▶ Extracted text:

————————

So instead, a caucus of ruling party MPs was called and they endorsed the president-cum-chairman as their sole candidate for the presidency come 2016.

However the caucus does not have the mandate to pick the candidate and so plans were made to send the MPs out to the constituencies to sell the caucus resolution.

The following day however, the chairman and the SG publicly re-affirmed their solid friendship so the MPs’ mission was called off. Then a meeting of the party executive committee sat and criticised the caucus endorsement of the chairman’s sole candidature.

So the MPs mission to the constituencies was reinstated, and big monies budgeted for it. Then parliament realised that if most MPs take off to campaign for the chairman’s candidacy there will be no business in the house.

So the mission was called off again. Then it transpires the SG’s wife was not party to the attestation of solid friendship between her husband and the president, and a block-buster interview she gives the weekend media indicates all is not well in the party.

————————

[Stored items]
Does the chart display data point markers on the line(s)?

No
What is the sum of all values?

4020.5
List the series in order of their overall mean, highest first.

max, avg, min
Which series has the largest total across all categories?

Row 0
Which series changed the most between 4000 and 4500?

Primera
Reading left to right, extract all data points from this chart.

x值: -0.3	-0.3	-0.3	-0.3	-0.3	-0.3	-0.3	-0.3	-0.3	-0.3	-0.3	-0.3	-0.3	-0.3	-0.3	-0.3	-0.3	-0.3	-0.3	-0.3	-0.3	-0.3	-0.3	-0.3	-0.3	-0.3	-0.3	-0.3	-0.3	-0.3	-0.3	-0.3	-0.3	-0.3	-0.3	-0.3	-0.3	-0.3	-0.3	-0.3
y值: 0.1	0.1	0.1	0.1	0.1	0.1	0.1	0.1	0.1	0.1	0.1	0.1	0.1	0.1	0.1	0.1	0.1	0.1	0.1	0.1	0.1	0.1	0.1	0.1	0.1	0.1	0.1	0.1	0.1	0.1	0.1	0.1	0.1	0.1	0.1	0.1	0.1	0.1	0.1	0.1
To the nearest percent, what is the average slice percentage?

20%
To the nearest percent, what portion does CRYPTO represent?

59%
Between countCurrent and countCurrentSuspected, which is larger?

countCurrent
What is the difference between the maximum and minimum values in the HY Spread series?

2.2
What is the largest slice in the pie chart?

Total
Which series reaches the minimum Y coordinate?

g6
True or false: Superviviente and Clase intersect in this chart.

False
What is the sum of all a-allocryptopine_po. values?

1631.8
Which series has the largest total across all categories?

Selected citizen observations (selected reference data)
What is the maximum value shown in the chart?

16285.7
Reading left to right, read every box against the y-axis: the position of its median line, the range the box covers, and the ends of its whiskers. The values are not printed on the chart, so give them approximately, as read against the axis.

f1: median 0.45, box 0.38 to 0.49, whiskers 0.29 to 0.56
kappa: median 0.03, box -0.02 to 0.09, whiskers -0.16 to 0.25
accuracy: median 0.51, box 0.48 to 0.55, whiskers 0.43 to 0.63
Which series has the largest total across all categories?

————————

▶ Try it: Continue the account of the ruling party's back-and-forth over its 2016 presidential candidate, starting after the sentence about the SG's wife and her weekend media interview.

▶ Written answer:
In an apparently unrelated development, the MPs’ mission is reported to be on again. Each MP requires one Ush150 million for the job, an amount suspected to correspond to what on average MP requires to pay off their perennial debts, which keep many of them constantly on the run from money lenders.

As the MPs’ mission gets called on and off, in comes advanced electronic eavesdropping.

Links to the Internet Dropbox suddenly appear and what do we have uploaded there? Voice recordings discussing espionage and counter espionage between the friendly camps of SG and chairman.

But everything has an end, and this game has a deadline — November 2015 — when NRM must pick ONE candidate of the two friends. Or someone else.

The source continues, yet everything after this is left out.